Penning these “op-eds” comes fairly naturally to those of us who’ve worked in journalism and PR.
But for others it’s a daunting and unpleasant task – my wife recently commented that if someone asked her to write 800 words it would be “literally that worst thing anyone could ask me to do”.
If it is something that lands on your desk, there are a few things you can do to get you through the process. You might even enjoy it.
I’ve been fortunate enough to have written two op-eds in my own name this week for national newspapers on the latest Downing Street drama, but usually I draft them on behalf of clients on anything from the value of live music to the intricacies of devolved tax affairs.
I always use a formula based around this...

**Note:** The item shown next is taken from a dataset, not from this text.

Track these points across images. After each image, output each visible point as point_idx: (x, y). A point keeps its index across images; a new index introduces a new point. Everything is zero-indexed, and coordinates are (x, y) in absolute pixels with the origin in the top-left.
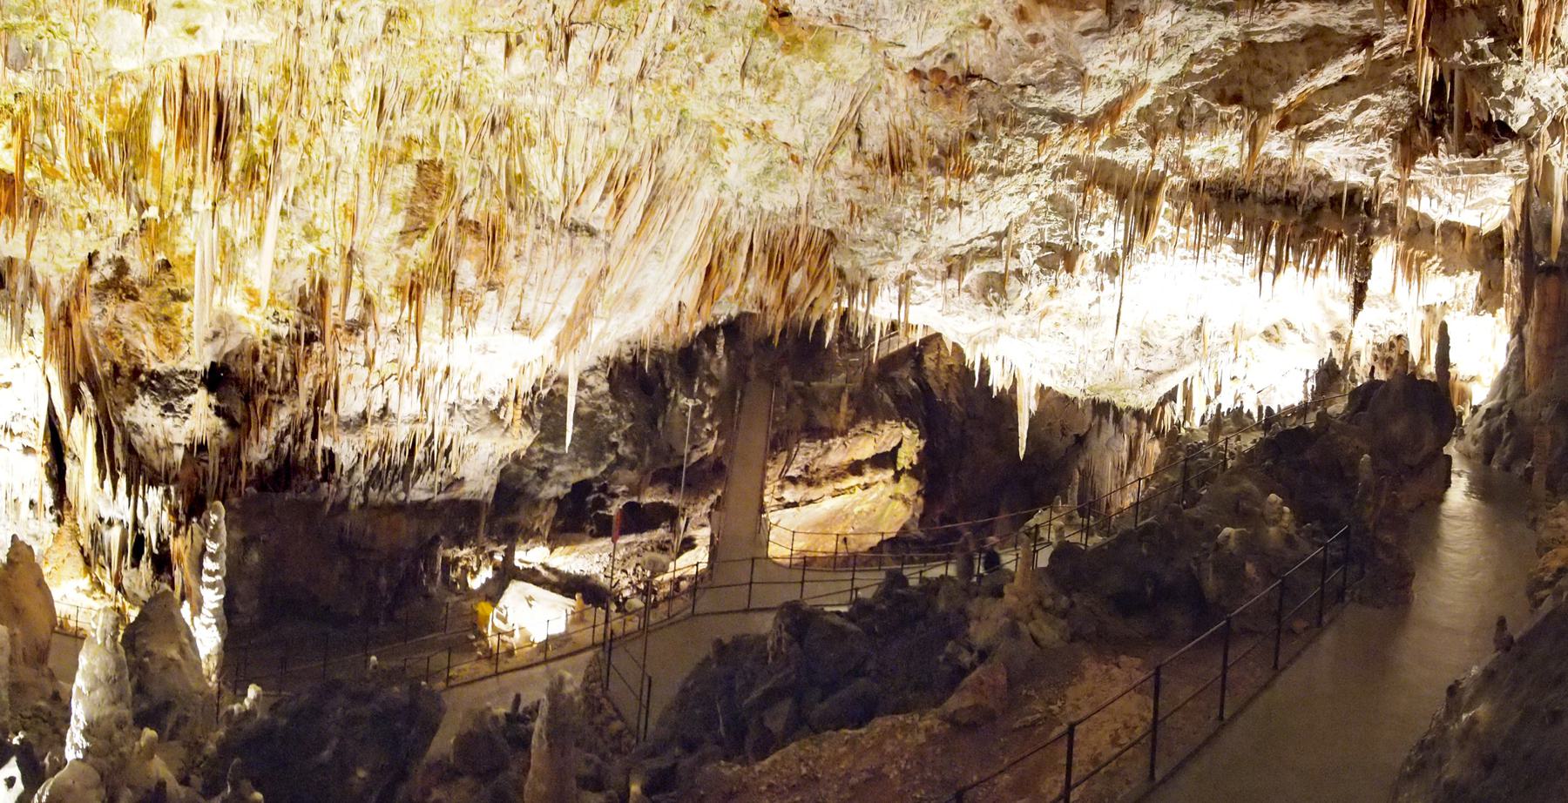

- Most of these pieces are in the region of 800 to 1000 words. For that, you will need to set aside three hours of your day. - Don’t come and go from it. Try and get the first draft done in one go otherwise you’ll lose momentum and the thread. - Sometimes the piece will be about a subject that’s natural to you and you won’t need supporting material. Other times you may have several pages of notes to base the piece on. If you do have that material, read through it all twice in detail before typing a single word. - When you’re ready to start typing, stop. Walk away from your desk and take five minutes to loosely form the structure of your piece. What’s your way into it? Your hook? Which five or six key themes are you going to definitely include? It sounds ridiculous, but I like to simply stare out a window for a couple of minutes before writing – not intensely thinking about it, but just to let the options swish around my brain for a few moments. - Don’t obsess about the word count in the bottom corner. It can be depressing if you think you’re spent but still have 400 words to kill. You won’t go over the limit without noticing, so just let it flow and check after an hour or so. - When you’re done, print it out and read it carefully. Make the necessary changes, then read it over on the screen. Print it out and read it again. - You can’t check these things enough, and it’s sometimes difficult to spot your own typos and errors. So unless you have a trusted colleague nearby who can quickly proof your work, you need your own system. - Mine is, every time I proof, if I need to make two or more corrections to an 800 word piece, I have to start the proofing process all over again, from top to bottom until the mistakes are all removed. That's time consuming, but vital.